Source code in spectraldiffx/_src/chebyshev/solvers.py
| def solve(
self,
f: Num[Array, "Npts"],
alpha: float = 0.0,
bc_left: float = 0.0,
bc_right: float = 0.0,
bc_type: BCType = "dirichlet",
) -> Float[Array, "Npts"]:
"""Solve (d²/dx² − α) u = f on [−L, L] with Dirichlet or Neumann BCs.
Parameters
----------
f : Num[Array, "Npts"]
Source term sampled at the N+1 Gauss–Lobatto nodes
(ordered x[0]=+L, …, x[N]=−L).
alpha : float
Helmholtz parameter (≥ 0). α=0 gives the Poisson equation.
bc_left : float
BC value at x = −L. Dirichlet: u(−L); Neumann: u'(−L).
bc_right : float
BC value at x = +L. Dirichlet: u(+L); Neumann: u'(+L).
bc_type : {"dirichlet", "neumann"}
Boundary-condition flavour.
Returns
-------
Float[Array, "Npts"]
Solution at the N+1 GL nodes.
Raises
------
ValueError
If the grid uses Gauss nodes, the length of ``f`` is wrong,
or ``alpha < 0``.
"""
if self.grid.node_type != "gauss-lobatto":
raise ValueError(
"ChebyshevHelmholtzSolver1D requires 'gauss-lobatto' nodes — "
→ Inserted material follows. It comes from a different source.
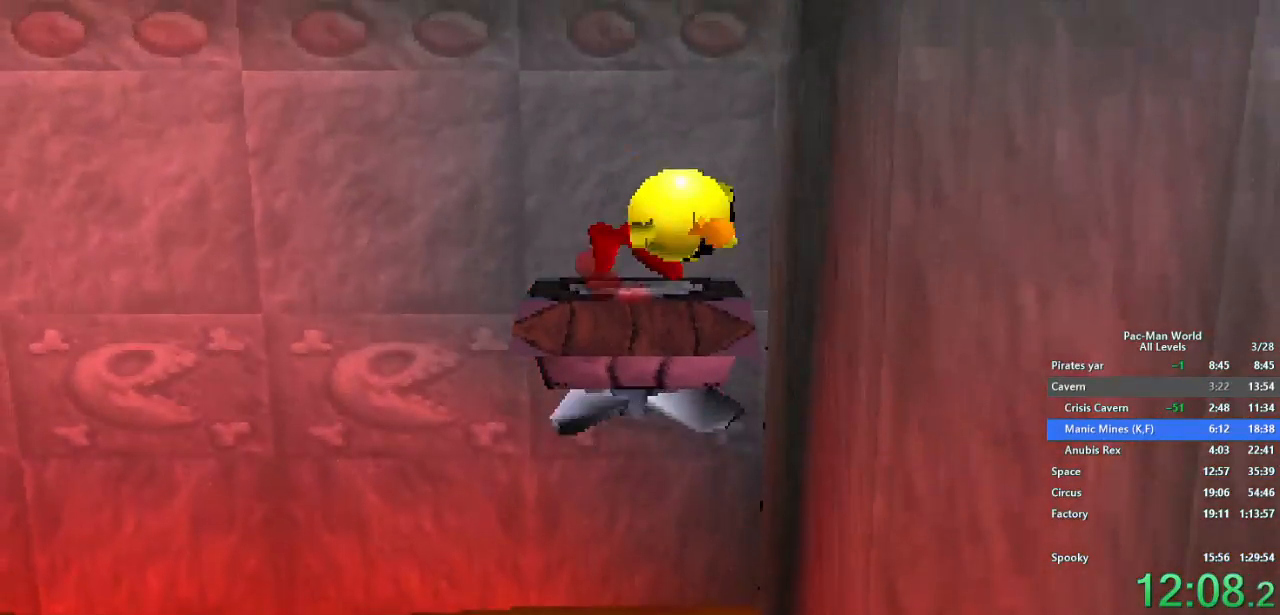
{"buttons": [], "left_stick": "center", "right_stick": "center", "events": [[100, "left_stick", "center"]]}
"the boundary-row method evaluates u (or u') at the endpoints "
"x[0]=+L and x[N]=−L, which Gauss nodes exclude. Got "
f"node_type='{self.grid.node_type}'."
)
if f.shape[0] != self.grid.N + 1:
raise ValueError(
f"f must have length N+1={self.grid.N + 1} (Gauss–Lobatto), "
f"got length {f.shape[0]}."
)
if alpha < 0:
raise ValueError(f"alpha must be >= 0, got {alpha}")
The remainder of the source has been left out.